Светлый фон

Аттайе вдруг споткнулся. Уилла опасно накренилась в седле.

– Держись, старуха, – велела она себе, не узнавая собственного голоса.

В горле пересохло. Вчера она допила остатки воды. Когда именно, уже не помнила. Последние двое суток она ехала почти без остановки, не жалея Аттайе. У нее не было выбора. Уилла сознавала, что умирает. Нужно успеть добраться до Лоуренса раньше, чем ее прикончит боль в желудке.

Уилла не сомневалась, что подцепила холеру. Порой холерные больные выздоравливали, если у них имелись нужные лекарства и они могли позволить себе просто лежать. У нее не было ни лекарств, ни возможности отдохнуть. Уилле отчаянно хотелось остановить верблюда, слезть вниз и растянуться на песке. Но она знала: стоит только лечь, и она уже не поднимется. Ей не хватит сил снова забраться в седло.

Утомленный, измученный Аттайе опять споткнулся и… заплакал. Уилла знала, что верблюжьи слезы вызваны обезвоживанием. Бедняга Аттайе столько времени шел без отдыха, пищи и воды. Уилле хотелось заговорить с верблюдом, успокоить его, ободрить, но у нее не было сил. Она надеялась, что где-то поблизости окажется деревня или бедуинский лагерь, и тогда Аттайе, почуяв других верблюдов и воду, сможет дотащиться туда. Уилла очень на это надеялась. Хрупкая, угасающая надежда… все, что у нее оставалось.

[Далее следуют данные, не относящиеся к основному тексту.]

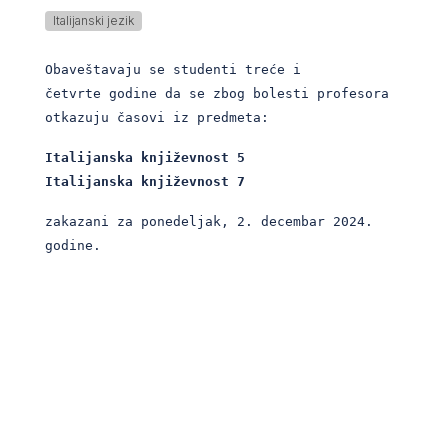
Italijanski jezik
Obaveštavaju se studenti treće i
četvrte godine da se zbog bolesti profesora
otkazuju časovi iz predmeta:
Italijanska književnost 5
Italijanska književnost 7
zakazani za ponedeljak, 2. decembar 2024.
godine.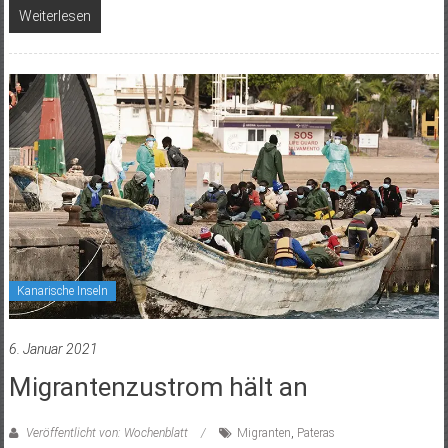
Weiterlesen
Kanarische Inseln
6. Januar 2021
Migrantenzustrom hält an
Veröffentlicht von: Wochenblatt
Migranten
,
Pateras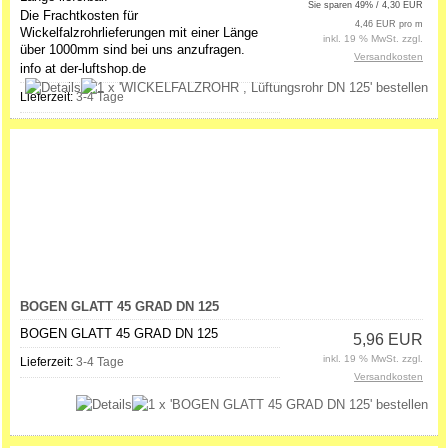
Sie sparen 49% / 4,30 EUR
Die Frachtkosten für
4,46 EUR pro m
Wickelfalzrohrlieferungen mit einer Länge
inkl. 19 % MwSt. zzgl.
über 1000mm sind bei uns anzufragen.
Versandkosten
info at der-luftshop.de
Lieferzeit:
3-4 Tage
BOGEN GLATT 45 GRAD DN 125
BOGEN GLATT 45 GRAD DN 125
5,96 EUR
inkl. 19 % MwSt. zzgl.
Lieferzeit:
3-4 Tage
Versandkosten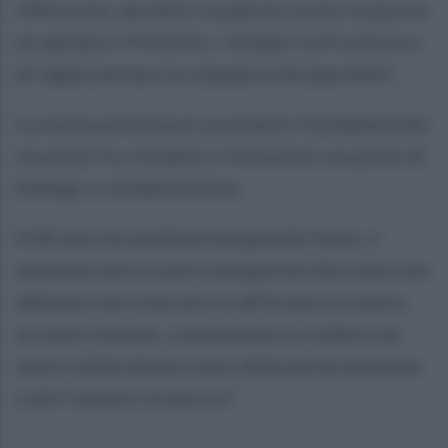
riflessione, durante il quale ho avuto il piacere
di salutare il Prefetto, i Sindaci, la Provincia e
di rappresentare la categoria dei geometri.
La nostra presenza è un pilastro fondamentale:
un ponte tra cittadini e istituzioni, un punto di
dialogo e collaborazione.
A 80 anni da quella prima grande festa, ci
sentiamo ancora più consapevoli del ruolo che
abbiamo nel costruire e rafforzare la nostra
società. Insieme, continuiamo a credere nel
valore della democrazia, della partecipazione
e del rispetto reciproco".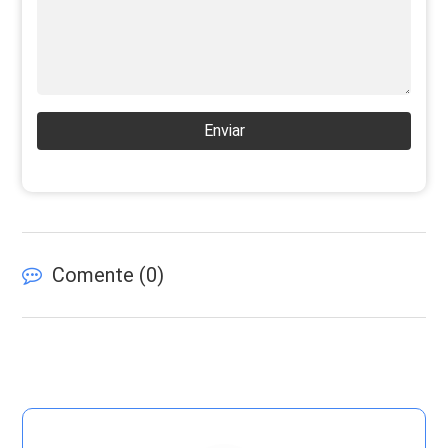
Enviar
Comente (
0
)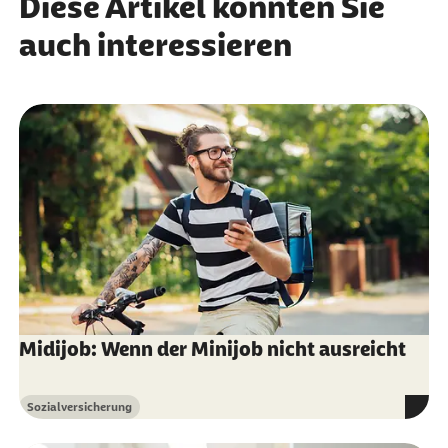
Diese Artikel könnten Sie
auch interessieren
Midijob: Wenn der Minijob nicht ausreicht
Sozialversicherung
Kategorie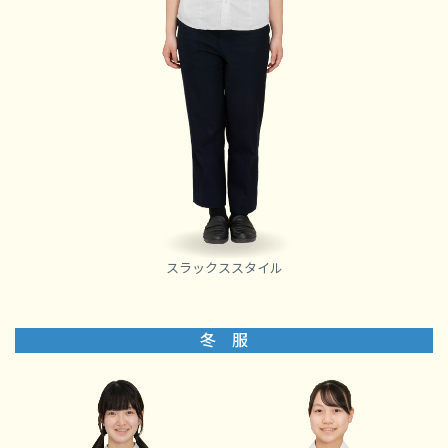
スラックススタイル
冬 服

Уилла продолжала ехать. Ее голова качалась из стороны в сторону, в такт усталым шагам Аттайе. Где-то через полчаса верблюд громко заревел, остановился и снова пошел, прибавив шагу. Уилла заставила себя поднять голову. Вдруг случилось чудо и Аттайе увидел впереди оазис, деревушку или еще что-то? Вместо этого ее глаза заметили пыль на горизонте. Может, ей почудилось? Уилла знала: у страдающих от обезвоживания начинаются галлюцинации. Прищурившись, она снова посмотрела вдаль. На горизонте клубилась самая настоящая пыль. Уилла ладонью прикрыла глаза от солнца и увидела троих всадников. Один ехал впереди, заметно оторвавшись от остальных, хотя все они двигались достаточно быстро.

«Только бы не турецкие солдаты! – мысленно взмолилась Уилла. – И не разбойники. Я столько моталась по пустыне с важными картами. Пусть это будут хорошие люди». Уилла знала, что уже не увидит Лоуренса, но надеялась, что всадники доставят карты по назначению.

Через какое-то время, показавшееся ей вечностью, к ней подъехал передовой всадник. Его простая белая джеллаба потемнела от песчаной пыли и пота. Он размотал головной шарф, и Уилла поняла: ее смерть совсем близко.

Перед ней был не призрак, а живой человек. Он что-то кричал ей, но его лицо… его лицо было ее больным видением, галлюцинацией. В последний раз воспаленный разум показал ей того, кого она хотела увидеть больше всех, – Шейми Финнегана.